Elenco attività =
(a) Ricopia dall'estratto sull'Elba tutto il passo che va da "Venire all’Elba vuol" giù fino a "attraversò il mare.".
(b) Elenca tutto ciò che, secondo l'estratto sull'Elba, è esposto nel museo della Palazzina.

Estratto del documento =
-------

Adiacente al parcheggio, dopo una piccola discesa incontriamo un’osteria con una vista magnifica. Il proprietario ci saluta con un certo fare da toscanaccio vissuto e forse anche un po’ bevuto. Mi squadra in una certa maniera e si siede proprio in un tavolo da dove sento i suoi occhi addosso. Mi da fastidio, probabilmente è il suo modo ospitale di accogliere le persone. Va be. Ordiniamo: Gio’’ linguine allo scoglio, io cozze e vongole al curry. Mitico piatto. Non prendiamo vino, ma il pranzetto ci rimette in sintonia con il mondo.
Ci alziamo, paghiamo e ce ne andiamo sentendo una coppia dal tipico accento genovese, fare i complimenti per il fritto misto al tipo della trattoria che ribadisce di aver sempre fatto il pescatore e di sapere bene come si cucina un signor fritto misto!
Napoleon, Napoleon, Napoleon.
Venire all’Elba vuol dire inciampare ad ogni poco in Napoleone Bonaparte.
La famiglia Bonaparte era originaria della Firenze ghibellina; in seguito, un antenato di Napulio, così veniva chiamato Napoleone dalla sua mamma Letizia, emigrò in Corsica, cioè attraversò il mare.
Qui all’Elba, Napulio è evocato in ogni cosa e luogo: fonte Napoleone, sedia Napoleone, Hotel Napoleone, dolce Napoleone, bagno Napoleone, grappa e birra con il suo nome. Wc con il suo nome… eccolo Napoleone che cala i pantaloni e si siede sul water nel corridoio della Palazzina dei Mulini dove abitò durante il suo soggiorno all’Elba insieme alla sorella Paolina ed alla madre. Il water è praticamente un buco, al primo piano, che si apre sul prato sottostante… si sposta un coperchio e ci si accomoda. E’ situato fra due camere da letto, ma può servire anche per gli ospiti invitati nel salone delle feste.
La Palazzina è un museo dove sono esposti arredi copia del tempo, le tende da campo di Napoleone, la sua biblioteca, la sua tazzina da caffè. La palazzina era la sede pubblica mentre la sua vita privata si svolgeva a Villa San Martino. Si tratta di due musei molto poco tenuti dove si respira un’aria stantia. A Villa San Martino troviamo tutto chiuso, due anziani signori gestiscono due chioschi ammuffiti dove sono in vendita busti di Napoleone di ogni misura. Sui tetti sventola la bandiera ideata dal Principe durante il suo principato elbano: tre api su sfondo bianco e rosso forse a significare la laboriosità degli abitanti.

-------

Dati forniti =
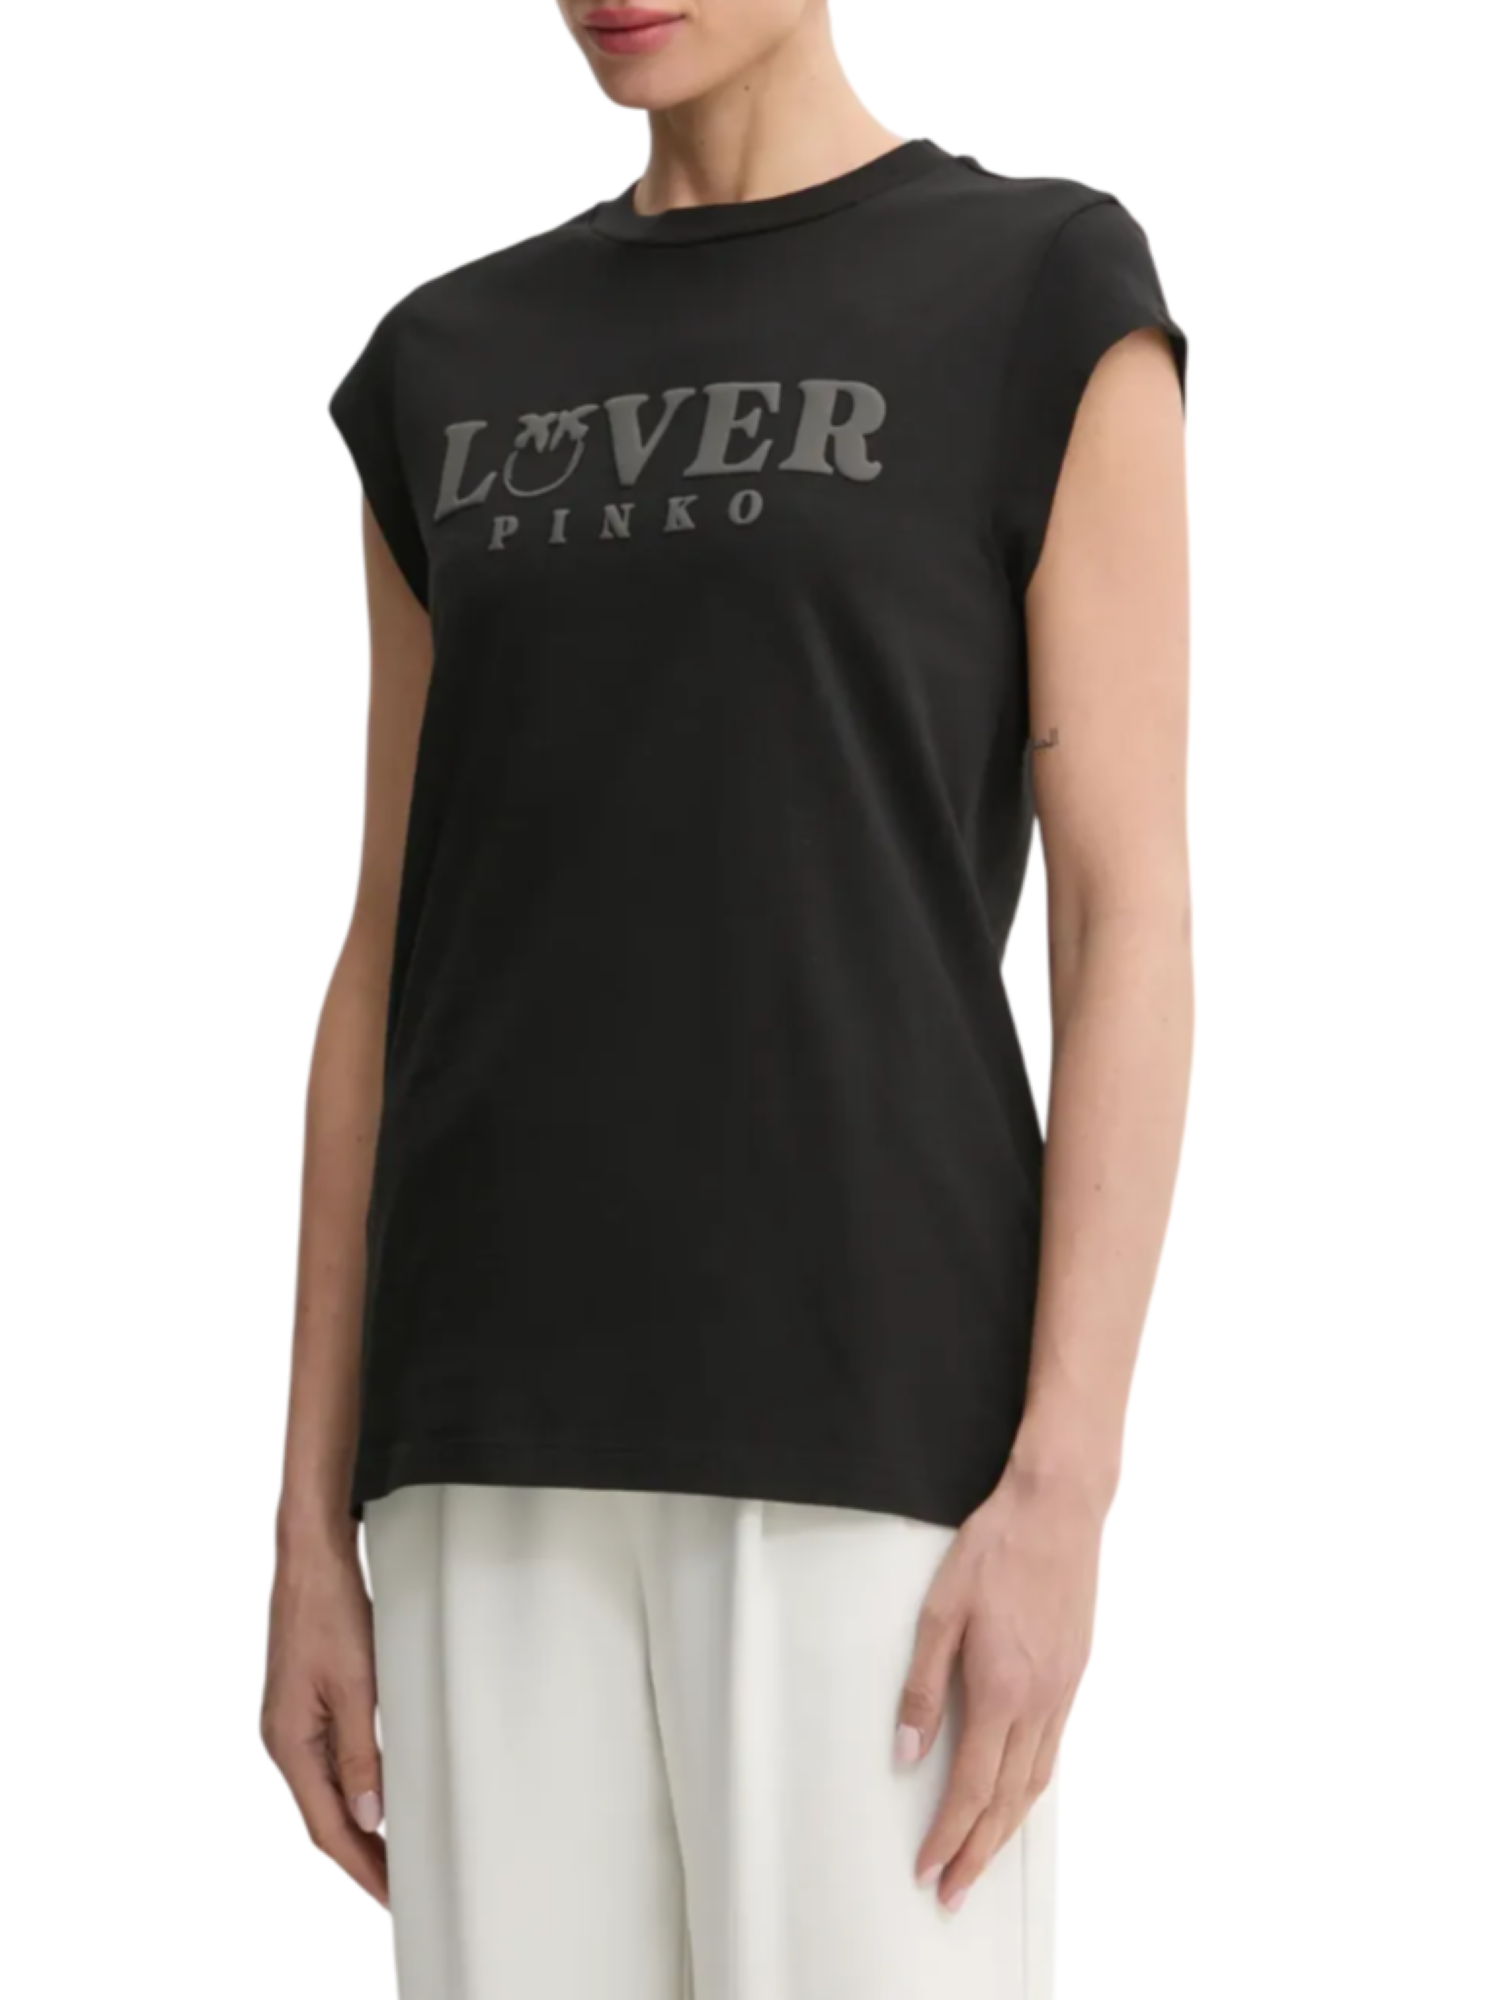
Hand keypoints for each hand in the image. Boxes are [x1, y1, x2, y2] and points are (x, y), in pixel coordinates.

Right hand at [261, 1522, 388, 1908]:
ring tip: (392, 1852)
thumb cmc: (329, 1609)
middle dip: (360, 1854)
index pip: (326, 1825)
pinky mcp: (303, 1703)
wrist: (311, 1557)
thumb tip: (369, 1815)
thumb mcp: (356, 1684)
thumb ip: (360, 1753)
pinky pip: (327, 1761)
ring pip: (325, 1790)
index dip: (359, 1865)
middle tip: (398, 1885)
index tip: (389, 1893)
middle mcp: (284, 1738)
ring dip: (357, 1823)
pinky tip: (375, 1795)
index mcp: (289, 1741)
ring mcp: (291, 1721)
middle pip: (322, 1815)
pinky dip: (352, 1787)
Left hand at [895, 1466, 1103, 1910]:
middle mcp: (1039, 1702)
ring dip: (1007, 1828)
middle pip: (1008, 1799)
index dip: (948, 1834)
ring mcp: (1063, 1690)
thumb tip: (907, 1753)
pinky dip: (1031, 1787)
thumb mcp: (940, 1611)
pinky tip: (1017, 1794)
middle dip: (978, 1852)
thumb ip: (923, 1688)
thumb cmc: (995, 1550)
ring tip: (981, 1858)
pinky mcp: (1075, 1675)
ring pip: (1035, 1781)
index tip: (928, 1869)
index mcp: (1001, 1690)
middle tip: (953, 1891)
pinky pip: (1053, 1750)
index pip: (972, 1785)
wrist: (1058, 1510)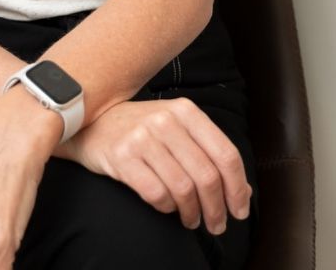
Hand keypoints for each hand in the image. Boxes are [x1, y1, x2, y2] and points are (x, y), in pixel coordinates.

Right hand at [59, 98, 251, 234]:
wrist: (92, 122)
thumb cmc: (141, 129)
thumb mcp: (177, 130)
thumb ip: (208, 153)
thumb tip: (243, 192)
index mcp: (186, 111)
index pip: (225, 154)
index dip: (237, 188)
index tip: (239, 210)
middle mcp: (165, 120)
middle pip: (206, 176)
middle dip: (217, 209)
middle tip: (216, 225)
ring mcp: (142, 137)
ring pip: (183, 188)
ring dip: (192, 213)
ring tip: (191, 220)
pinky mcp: (122, 156)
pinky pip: (156, 193)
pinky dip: (167, 208)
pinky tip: (167, 208)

-------

Risposte =
(a)
Venire all’Elba vuol dire inciampare ad ogni poco in Napoleone Bonaparte.
La famiglia Bonaparte era originaria della Firenze ghibellina; in seguito, un antenato di Napulio, così veniva chiamato Napoleone dalla sua mamma Letizia, emigrò in Corsica, cioè attraversò il mare.

(b)
- arredi copia del tempo
- le tende da campo di Napoleone
- la sua biblioteca
- la sua tazzina da caffè